# [Activity]
Show every line of the items below that contains the string "many".

# [Information shown]
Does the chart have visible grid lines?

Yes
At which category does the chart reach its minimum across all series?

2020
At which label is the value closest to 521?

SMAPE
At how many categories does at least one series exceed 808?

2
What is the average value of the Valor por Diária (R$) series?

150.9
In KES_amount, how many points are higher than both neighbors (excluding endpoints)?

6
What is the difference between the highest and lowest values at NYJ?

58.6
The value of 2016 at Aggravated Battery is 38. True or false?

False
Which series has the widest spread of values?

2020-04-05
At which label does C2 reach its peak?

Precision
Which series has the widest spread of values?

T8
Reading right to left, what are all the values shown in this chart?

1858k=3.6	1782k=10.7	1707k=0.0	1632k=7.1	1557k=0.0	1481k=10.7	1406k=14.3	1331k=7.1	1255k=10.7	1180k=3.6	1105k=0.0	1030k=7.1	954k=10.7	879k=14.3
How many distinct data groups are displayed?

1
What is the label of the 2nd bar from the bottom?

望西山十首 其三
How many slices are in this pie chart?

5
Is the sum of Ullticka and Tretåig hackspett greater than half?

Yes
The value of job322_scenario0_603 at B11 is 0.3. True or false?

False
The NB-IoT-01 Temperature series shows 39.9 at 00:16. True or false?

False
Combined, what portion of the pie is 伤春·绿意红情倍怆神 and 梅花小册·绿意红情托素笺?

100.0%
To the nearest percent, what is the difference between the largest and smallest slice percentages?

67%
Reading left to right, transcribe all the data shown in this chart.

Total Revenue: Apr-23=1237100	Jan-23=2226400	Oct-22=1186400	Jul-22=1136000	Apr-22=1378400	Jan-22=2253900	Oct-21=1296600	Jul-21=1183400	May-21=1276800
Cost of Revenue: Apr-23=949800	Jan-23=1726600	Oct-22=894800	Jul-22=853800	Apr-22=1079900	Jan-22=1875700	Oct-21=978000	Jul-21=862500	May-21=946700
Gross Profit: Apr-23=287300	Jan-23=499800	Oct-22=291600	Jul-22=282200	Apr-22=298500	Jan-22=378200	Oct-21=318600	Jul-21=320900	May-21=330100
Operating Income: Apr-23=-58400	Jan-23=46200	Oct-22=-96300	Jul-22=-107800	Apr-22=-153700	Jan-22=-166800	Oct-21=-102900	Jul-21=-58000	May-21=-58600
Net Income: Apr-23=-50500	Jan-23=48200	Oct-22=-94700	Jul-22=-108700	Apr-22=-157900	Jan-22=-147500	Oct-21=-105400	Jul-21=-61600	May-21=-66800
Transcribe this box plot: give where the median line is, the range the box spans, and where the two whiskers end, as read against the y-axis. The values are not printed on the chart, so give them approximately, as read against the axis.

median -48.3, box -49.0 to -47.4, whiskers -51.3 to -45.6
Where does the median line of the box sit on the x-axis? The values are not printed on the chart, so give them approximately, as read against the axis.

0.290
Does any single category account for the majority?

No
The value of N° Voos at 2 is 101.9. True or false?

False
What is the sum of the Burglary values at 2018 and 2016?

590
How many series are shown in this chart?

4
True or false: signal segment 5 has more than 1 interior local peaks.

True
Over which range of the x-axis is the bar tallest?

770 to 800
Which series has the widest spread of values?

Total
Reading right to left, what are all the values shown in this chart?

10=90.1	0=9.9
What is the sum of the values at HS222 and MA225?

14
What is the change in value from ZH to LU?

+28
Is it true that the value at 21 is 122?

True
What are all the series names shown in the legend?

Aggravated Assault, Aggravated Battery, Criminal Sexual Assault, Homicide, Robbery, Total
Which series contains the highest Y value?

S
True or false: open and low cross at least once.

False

# [Finished task]
At how many categories does at least one series exceed 808?
In KES_amount, how many points are higher than both neighbors (excluding endpoints)?
How many distinct data groups are displayed?
How many slices are in this pie chart?
How many series are shown in this chart?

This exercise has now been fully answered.